(Saved entries)
==============================

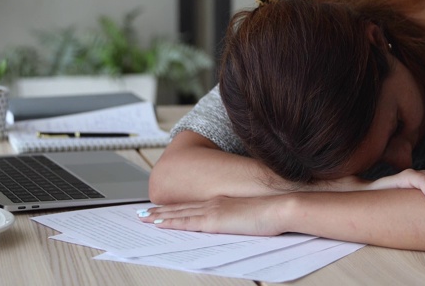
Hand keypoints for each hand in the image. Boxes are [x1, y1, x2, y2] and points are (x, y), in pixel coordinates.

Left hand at [137, 196, 283, 235]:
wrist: (280, 207)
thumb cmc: (273, 212)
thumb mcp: (253, 214)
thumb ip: (241, 217)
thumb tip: (238, 222)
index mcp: (223, 201)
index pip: (194, 206)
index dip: (177, 207)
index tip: (164, 209)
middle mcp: (214, 202)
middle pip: (182, 208)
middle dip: (162, 210)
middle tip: (145, 212)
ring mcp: (213, 210)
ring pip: (179, 213)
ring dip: (160, 215)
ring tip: (144, 217)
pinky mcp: (214, 220)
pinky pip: (186, 222)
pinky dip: (170, 222)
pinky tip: (159, 224)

==============================

**Task details:** Extract every line from the one with "ring dip: (160, 215)" down to the final line above, both included, exactly as written.

**Answer section:**
ring dip: (160, 215)
ring tip: (144, 217)
pinky mcp: (214, 220)
pinky pip: (186, 222)
pinky dip: (170, 222)
pinky tip: (159, 224)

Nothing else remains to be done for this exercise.